6/18/09                                                                                       View Comments

But we kinda share the same beliefs...

Sent in by Gary

Maori JesusImage by TitaniumDreads via Flickr

I am an ex-Christian from New Zealand, and while we don't have the same variety of ridiculous Christian offshoots, we have our own quirks (which everybody is obliged to "respect" regardless), such as a recent case where a 14 year old girl was killed in an exorcism where water was poured down her throat to cleanse her of demons. The religion in this case isn't apparent, but it looks to have parts of Christianity mixed with native Maori legends. The case is coming to a close, and the defense of the "divine healer" appears to be one of "she truly believed in the healing power of water, and who are you to judge?" It will not surprise me if the judge acquit him.

And this is a part of what drove me away from christianity - the fact that no two people can agree on a wholistic definition of the religion. Some take the bible literally, others "interpret" it with the guide of the "holy spirit" (ie use their conscience to ignore the parts that are too abhorrent for them to deal with). From what I've seen, modern christianity isn't as much about following the bible, as it is about enjoying a sense of community that is loosely tied to a collection of stories that aren't even consistent within themselves.

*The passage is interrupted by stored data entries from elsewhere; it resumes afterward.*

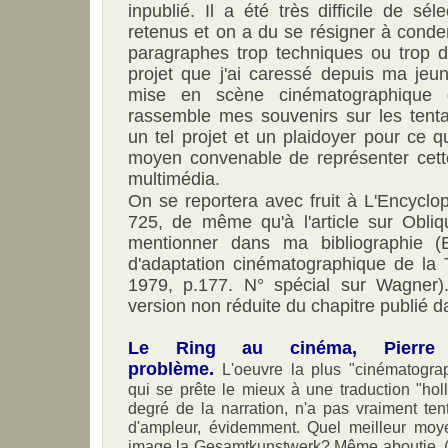
inpublié. Il a été très difficile de sé
retenus et on a du se résigner à conden
paragraphes trop techniques ou trop 
projet que j'ai caressé depuis ma jeun
mise en scène cinématographique d
rassemble mes souvenirs sur les tentat
un tel projet et un plaidoyer pour ce qu
moyen convenable de représenter cet
multimédia.
On se reportera avec fruit à L'Encyclo
725, de même qu'à l'article sur Obliq
mentionner dans ma bibliographie (B
d'adaptation cinématographique de la T
1979, p.177. N° spécial sur Wagner)
version non réduite du chapitre publié d
Le Ring au cinéma, Pierre 
problème.
L'oeuvre la plus "cinématogra
qui se prête le mieux à une traduction "ho
degré de la narration, n'a pas vraiment te
d'ampleur, évidemment. Quel meilleur moy
image la Gesamtkunstwerk? Même aboutie, ( l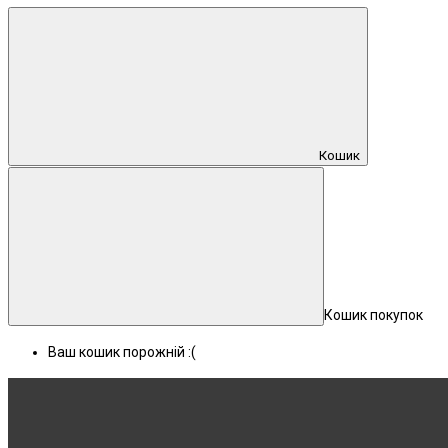
Кошик
Кошик покупок
Ваш кошик порожній :(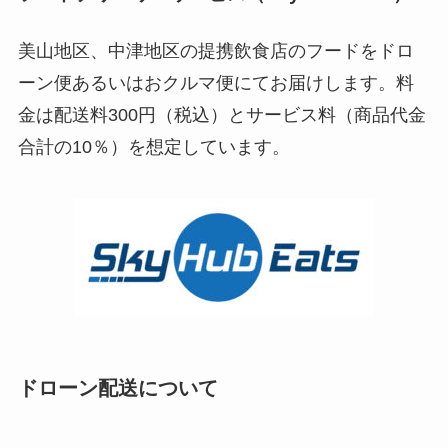
美山地区、中津地区の提携飲食店のフードをドロ
ーン便あるいはおクルマ便にてお届けします。料
金は配送料300円（税込）とサービス料（商品代金
合計の10％）を想定しています。
ドローン配送について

I guess this is part of the attraction, but also a big part of the problem - there are an abundance of churches, but not many athiest community centres, and christians who know from the start that they can ignore parts of the bible that they don't like are much less likely to bother to actually attempt to define their beliefs (or like my friends, don't have the "faith" to read more than a few pages of a book such as the God Delusion).

As for my journey, I was a gifted child with a strong biblical knowledge (which eventually is what enabled me to reject the religion my family imposed on me), and grew up closely tied to the church, becoming a leader in the youth group (which let me see first hand how orchestrated the guilt-trips are at christian youth camps), to finally leave the church only this year (after numerous guilt trips to come back and help out and to "stop being silly"). What worries me is that although I am only 20, I have still wasted 20 years of my life on something that doesn't exist.

And now? I'm an atheist. I remained a christian when it appeared to be the right thing, but after opening my eyes to how ridiculous all religions are, I think it's safe to assume that there isn't a god (although in practise atheism and deism aren't that different, I figure fully rejecting god is a much stronger step to make).